Many property companies will feel more than a little daunted when they look at the amount of work the industry needs to do to make its commercial building stock greener. According to the UK Green Buildings Council’s report on energy performance targets for commercial offices, published this week, property needs to slash energy demand in these assets by 60% if it is to help the government hit its net zero carbon target by 2050.
There is already a recognition that the industry cannot act alone. Richard Twinn, UK Green Building Council’s senior policy adviser, says the government should be doing more to support the sector, including stepping up efforts to provide legislation, regulation and incentives for the industry to meet green building targets.
The UK Green Building Council’s report provides a timeline over which the sector needs to tighten energy performance in commercial buildings. By 2035, offices aiming to be net zero “should be operating at the energy performance standards that will be needed by 2050”, according to the research.
Landlords seeking to operate zero carbon offices should first meet the energy performance targets outlined in UK Green Building Council’s report, using renewable energy and offsetting any remaining carbon in their buildings.
In order to gain the net zero status, landlords need to submit data proving how they met this standard, which will be independently verified and publicly disclosed on an annual basis. This is to increase transparency and to make landlords demonstrate how the net zero balance on their offices has been achieved.
Follow the investors
At the moment, larger developers and investors are leading the way in slashing energy use and carbon emissions in commercial building operations. Although there are minimum sustainability standards in place for these assets, government needs to crack down harder with regulation, Twinn says.

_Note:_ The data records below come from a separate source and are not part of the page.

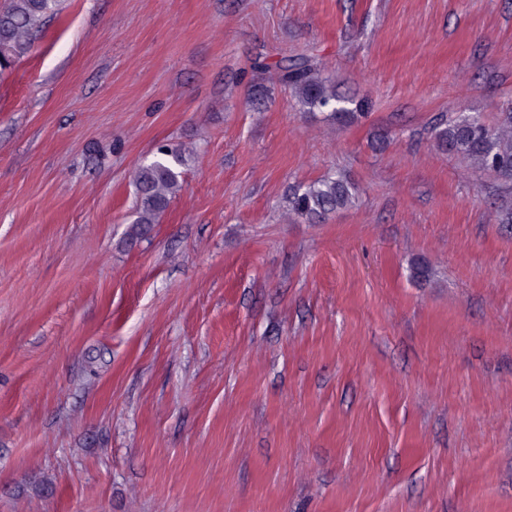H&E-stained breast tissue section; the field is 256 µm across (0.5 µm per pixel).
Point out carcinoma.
I'll return each mask as SVG.
<instances>
[{
  "instance_id": "carcinoma-1",
  "label": "carcinoma",
  "mask_w": 512,
  "mask_h": 512,
  "mask_svg": "<svg viewBox=\"0 0 512 512\" xmlns=\"http://www.w3.org/2000/svg\"><path fill=\"white\" fill-rule=\"evenodd\" d=\"M65 0H10L0 11V70L12 67L30 50L33 38L47 16L62 10ZM276 80L290 88L299 105L327 113L341 124H351L364 115L365 101L340 94L335 83L322 76L313 60L299 57L278 67ZM438 149L456 155L472 166L512 182V103L493 124L477 115H460L433 129ZM185 150L174 144L157 148L153 160L136 175V224H155L181 190ZM356 187L340 177H322L293 188L288 194L289 211L315 222L344 209L355 199Z\"/></svg>"
}]
</instances>
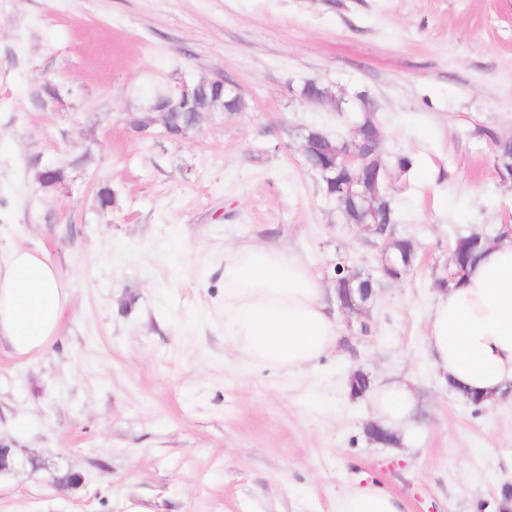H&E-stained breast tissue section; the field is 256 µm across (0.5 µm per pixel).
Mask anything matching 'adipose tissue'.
Returning <instances> with one entry per match:
<instances>
[{
    "label": "adipose tissue",
    "mask_w": 512,
    "mask_h": 512,
    "mask_svg": "<svg viewBox=\"0 0 512 512\" xmlns=\"http://www.w3.org/2000/svg\"><path fill=\"white\" fill-rule=\"evenodd\" d=\"M497 235L464 278L437 293L426 329L443 381L488 407L512 389V225ZM70 303L59 270L40 250H0V346L17 356L45 350ZM224 336L247 365L290 374L336 349L340 333L335 305L302 259L241 243L224 251ZM368 398L385 428L409 425L417 400L409 381L371 388ZM339 512H405V505L372 482L347 492Z\"/></svg>",
    "instance_id": "adipose-tissue-1"
}]
</instances>
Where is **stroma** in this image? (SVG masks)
Segmentation results:
<instances>
[{"label":"stroma","mask_w":512,"mask_h":512,"mask_svg":"<svg viewBox=\"0 0 512 512\" xmlns=\"http://www.w3.org/2000/svg\"><path fill=\"white\" fill-rule=\"evenodd\" d=\"M216 72L242 110L178 141L132 128ZM307 80L334 101H302ZM358 92L414 247L396 280L300 151L310 127L352 138L335 101ZM510 139L512 0H0V248L42 251L71 294L45 351L0 350V443L46 463L0 476V512H338L373 480L408 512H502L512 389L466 403L424 336L456 237L512 224L494 162ZM48 167L61 184L41 186ZM242 242L288 249L327 289L340 263L372 278L315 368H251L225 341L224 250ZM357 371L415 388L395 443L370 440Z\"/></svg>","instance_id":"35a3bbf8"}]
</instances>
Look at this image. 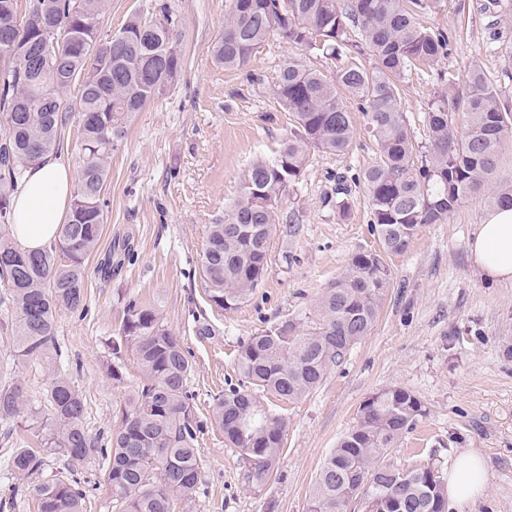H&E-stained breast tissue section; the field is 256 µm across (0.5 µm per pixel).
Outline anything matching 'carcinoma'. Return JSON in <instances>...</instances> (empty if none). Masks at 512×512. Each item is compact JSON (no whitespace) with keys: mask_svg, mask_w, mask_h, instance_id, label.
<instances>
[{"mask_svg":"<svg viewBox=\"0 0 512 512\" xmlns=\"http://www.w3.org/2000/svg\"><path fill=\"white\" fill-rule=\"evenodd\" d=\"M440 0H230L224 36L212 47L215 63L246 65L272 34L339 62L332 75L294 59L280 70L273 95L291 112L297 131L272 159H257L243 174L240 194L224 220L208 226L202 267L210 302L236 308L267 268L278 201L301 176L310 149L344 153L354 136L348 100L357 101L377 147L374 163L357 176L371 204L384 249L405 251L424 224L447 221L468 196L487 195L492 207H512V180L497 173L512 138V103L480 66L467 89L438 73L442 91L429 106L425 150L412 139L401 109L399 81L420 65L448 57L447 32L419 16ZM106 0H0V286L14 317L19 355L47 359L56 349V313H86L87 259L98 250L105 213L102 196L112 153L135 113L175 81L181 55L166 8L132 14L118 38L99 36ZM360 41L346 56L348 28ZM370 60L366 66L361 59ZM79 85V170L71 211L58 236L33 254L12 239L11 195L27 168L61 150L68 117L61 94ZM390 272L372 253L355 254L345 273L317 299L311 315L288 319L251 336L237 367L251 388H230L212 407L224 441L247 463V480L261 489L277 469L288 426L254 390L293 403L314 390L332 365L375 325L390 287ZM131 349L145 383L126 402L121 426L102 448L84 431L83 394L71 379L52 374L50 413L28 407L18 384L0 385V421L18 419L39 440L10 461L15 478L33 477L38 512H84L73 470L43 476L45 456L72 463L106 457L105 481L118 512H174L202 480L200 424L186 382L191 364L180 340L157 312L128 300L112 350ZM424 404L403 387L367 398L358 420L324 460L311 492V512H448L447 487L434 466L400 469L388 461L403 434L425 417Z\"/></svg>","mask_w":512,"mask_h":512,"instance_id":"cac0c4a2","label":"carcinoma"}]
</instances>
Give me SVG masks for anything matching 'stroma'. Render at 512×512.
<instances>
[{
  "instance_id": "35a3bbf8",
  "label": "stroma",
  "mask_w": 512,
  "mask_h": 512,
  "mask_svg": "<svg viewBox=\"0 0 512 512\" xmlns=\"http://www.w3.org/2000/svg\"><path fill=\"white\" fill-rule=\"evenodd\" d=\"M486 2L441 0L423 22L450 37L440 70L463 86L479 63L510 100L512 63L502 53L512 47V10L490 14ZM163 4L175 22L182 68L163 95L136 113L112 155L106 223L99 251L87 261L86 315L63 308L56 318V366L83 394L89 438L106 444L121 425L120 408L143 384L134 353L112 352L131 298L157 311L192 365L187 389L201 425L203 478L186 512H309L331 449L356 424L363 402L394 386L418 397L427 415L404 433L390 462L404 469L433 463L446 472L460 453L477 452L486 489L453 512H512V281L485 279L471 259L470 244L489 211L484 196L464 200L444 223L422 225L404 252L384 251L357 179L373 163L376 146L361 111L352 109L358 134L346 153L310 150L302 175L280 199L261 283L236 308L214 307L201 263L208 226L238 197L252 161L274 156L292 128L273 96L279 72L291 58L328 74L334 66L275 35L246 66L215 65L211 48L229 0H107L102 36L117 32L133 12ZM440 90L428 70L409 72L400 84L419 144L428 142V107ZM118 238L131 243L134 257L108 279L99 263ZM360 252L381 254L391 274L378 320L319 387L293 403L270 402L288 420L285 449L266 486L252 488L244 460L211 423L214 400L244 381L236 367L241 343L274 323L310 315ZM12 323L9 306L0 303V384H20L29 406L47 410V364L16 357ZM115 366L118 382L110 375ZM36 442L20 425L0 422V512H37L31 487H16L6 468L10 454ZM68 467L86 492L87 512H113L105 460L72 466L52 455L45 470Z\"/></svg>"
}]
</instances>
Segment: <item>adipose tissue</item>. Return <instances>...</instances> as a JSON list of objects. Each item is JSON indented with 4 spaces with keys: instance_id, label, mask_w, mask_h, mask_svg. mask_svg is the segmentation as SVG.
Listing matches in <instances>:
<instances>
[{
    "instance_id": "obj_1",
    "label": "adipose tissue",
    "mask_w": 512,
    "mask_h": 512,
    "mask_svg": "<svg viewBox=\"0 0 512 512\" xmlns=\"http://www.w3.org/2000/svg\"><path fill=\"white\" fill-rule=\"evenodd\" d=\"M74 177L58 157L47 155L31 165L13 199L12 234L24 251L42 250L52 242L71 210ZM475 265L491 279H512V207L492 209L470 245ZM486 483L482 458L464 452L446 481L450 501L476 498Z\"/></svg>"
}]
</instances>
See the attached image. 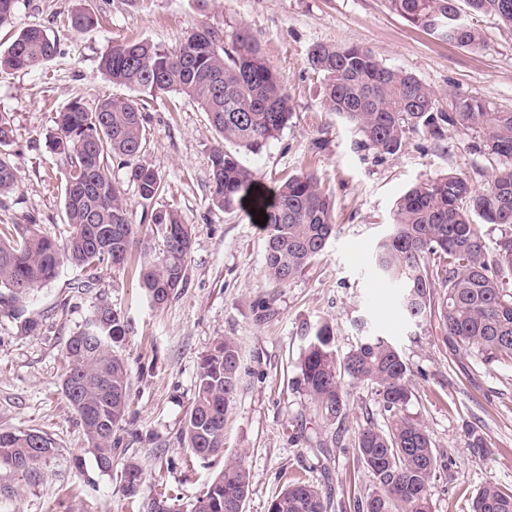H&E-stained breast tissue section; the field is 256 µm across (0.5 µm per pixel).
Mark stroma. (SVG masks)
<instances>
[{
	"label": "stroma",
	"mask_w": 512,
	"mask_h": 512,
	"mask_svg": "<svg viewBox=\"0 0 512 512\" xmlns=\"http://www.w3.org/2000/svg\"><path fill=\"white\" fill-rule=\"evenodd\" d=\"M74 8L92 14L97 25L82 32L64 26V13ZM474 22L483 38L477 49L409 26L383 0H19L11 23L0 27V43L41 25L54 31L60 52L34 71H0V114L15 129L7 151L17 169L14 189L0 200V224L32 220L41 235L65 241V160L50 138L58 111L71 101L90 107L129 96L128 88L99 71L113 44L146 40L172 48L195 27L233 25L259 40L294 112L276 139L239 158L269 191L288 175L317 174L335 202L336 234L304 276L285 286L269 281L263 225L249 209L225 212L209 204L217 134L206 112L176 93L141 97L142 159L157 169L163 191L148 204L126 185L127 217L139 224L152 209L172 205L192 224L183 286L163 307H151L138 288L144 255L137 252L125 268L105 269L89 288L80 287L78 269L63 268L23 302L22 313L0 302V429H36L56 446L37 474L24 477L0 466V512H144L163 488L189 512L225 460L237 457L252 477L243 512H268L272 497L295 475L329 497L330 512L366 497L373 476L354 466L353 443L359 428L387 421L374 386L350 388L338 444L333 426L292 389L305 346L298 327L320 320L333 325L338 353L367 332L401 349L412 370L408 410L447 461L431 483L433 512H469L474 492L488 481L512 488V364L488 369L451 353L436 322L408 320L398 288L379 276L372 260L410 186L451 171L482 189L495 166L475 153L472 136L454 128L440 142L411 133L394 155L359 148L353 126L326 108L323 76L307 63L314 44L361 45L386 67L430 87L440 108L458 93L512 111V30L490 15ZM101 301L128 319L118 352L132 379L129 422L109 475L97 469L62 389L66 342ZM31 319L39 324L33 332L25 329ZM227 336L239 347L242 383L224 424V453L191 461L179 442L181 423L201 357ZM471 428L487 440L488 454L470 448ZM129 461L143 470L133 497L123 493L118 473Z\"/></svg>",
	"instance_id": "obj_1"
}]
</instances>
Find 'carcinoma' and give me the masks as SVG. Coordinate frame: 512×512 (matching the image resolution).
Returning <instances> with one entry per match:
<instances>
[{
	"label": "carcinoma",
	"instance_id": "carcinoma-1",
	"mask_svg": "<svg viewBox=\"0 0 512 512\" xmlns=\"http://www.w3.org/2000/svg\"><path fill=\"white\" fill-rule=\"evenodd\" d=\"M408 24L434 38L476 49L481 31L470 22L490 14L512 28V0H384ZM94 25L88 13L72 9L67 26ZM57 52L56 36L42 26L20 31L0 50V70L33 71ZM308 65L325 77L323 96L330 112L353 124L360 145L395 154L407 135L422 130L441 140L450 127L473 136L472 148L500 164L485 189L448 172L421 181L398 199L393 224L374 251L379 275L403 290L401 307L418 325L436 319L444 343L454 353L472 356L485 367L512 363V111L477 97L448 96L438 107L435 92L414 75L383 66L363 46L319 43ZM112 83L136 93L176 92L206 112L220 142L211 155V202L228 212L249 203L268 216L264 230L265 276L278 285L301 277L322 255L336 233L334 203L311 173L284 179L269 201L257 190L252 173L228 142L257 153L288 126L292 109L287 89L264 56L259 41L241 27H200L166 49L148 41L113 45L99 63ZM52 149L64 155L65 245L36 232L0 226V295L22 302L56 280L64 265L83 273L82 286L108 267H125L142 238V225L127 219L121 185L112 181L110 163L125 169L126 182L145 201L161 191L158 171L140 161L144 149L142 113L134 98L107 97L89 108L73 101L59 112ZM17 171L0 151V196L10 193ZM499 230L494 255L483 231ZM149 231L162 252L148 258L139 273L140 288L153 307L166 304L182 287L192 225L173 207L151 211ZM440 292H435V289ZM127 334L121 312L107 303L93 306L84 328L65 345V396L80 417L88 452L97 468L112 473L123 445L117 435L127 422L131 381L127 362L114 350ZM306 341L293 389L307 396L317 415L334 424L347 407L345 383L371 384L389 417L385 427L368 424L354 438V463L371 472L373 491L354 499V512H432L429 489L441 466L420 420L407 413L411 368L397 346L370 335L340 356L327 321L303 322ZM241 384L239 350L224 338L199 363L195 393L179 438L195 458L224 450V422ZM55 452L54 441L36 429L0 430V465L31 474ZM140 467L121 473L123 491L138 493ZM250 473L237 459L224 469L192 506L191 512H238L247 498ZM330 502L315 485L296 479L272 497L268 512H329ZM471 512H512V490L488 481L479 487Z\"/></svg>",
	"mask_w": 512,
	"mask_h": 512
}]
</instances>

“Most of the activity we have seen around [regulating minimum standards] has been from the larger landlords who are answering their investors,” Twinn says. “At the lower end of the market, these smaller landlords without institutional investors are not really having to do anything, because there isn’t the enforcement process in place.”
The Department for Business, Energy and Industrial Strategy is currently consulting on how to tighten these minimum standards, but Twinn believes immediate action is needed.
“We are starting to see investors leading far quicker than the government is able to, quite frankly, as policy will always lag behind to a certain extent,” he says. “I think where we’re seeing interesting work from government is that they have proposals to tighten minimum standards. They’re looking to consult on mandatory operational ratings this year, but they aren’t moving anywhere near as quickly as investors seem to be.”
What leading looks like
Even with government encouragement, landlords and tenants will have to collaborate and take ownership over bringing down energy demand in offices, Twinn says.
But establishing how landlords and tenants can practically apportion responsibility for lowering energy use is “very difficult”, he admits. “There isn’t really that kind of data available on sort of broad splits, and that is partly owing to the fact that we don’t measure it because most office buildings still don’t have clear sub-metering between landlords’ and tenants’ responsibilities,” Twinn says.
Ultimately, he reiterates, it is down to government again to provide guidance on how much responsibility each party should take in lowering energy use in offices. “What we’re trying to do at this stage is indicate where we should be getting to,” he says. “This is what we think leading should look like.”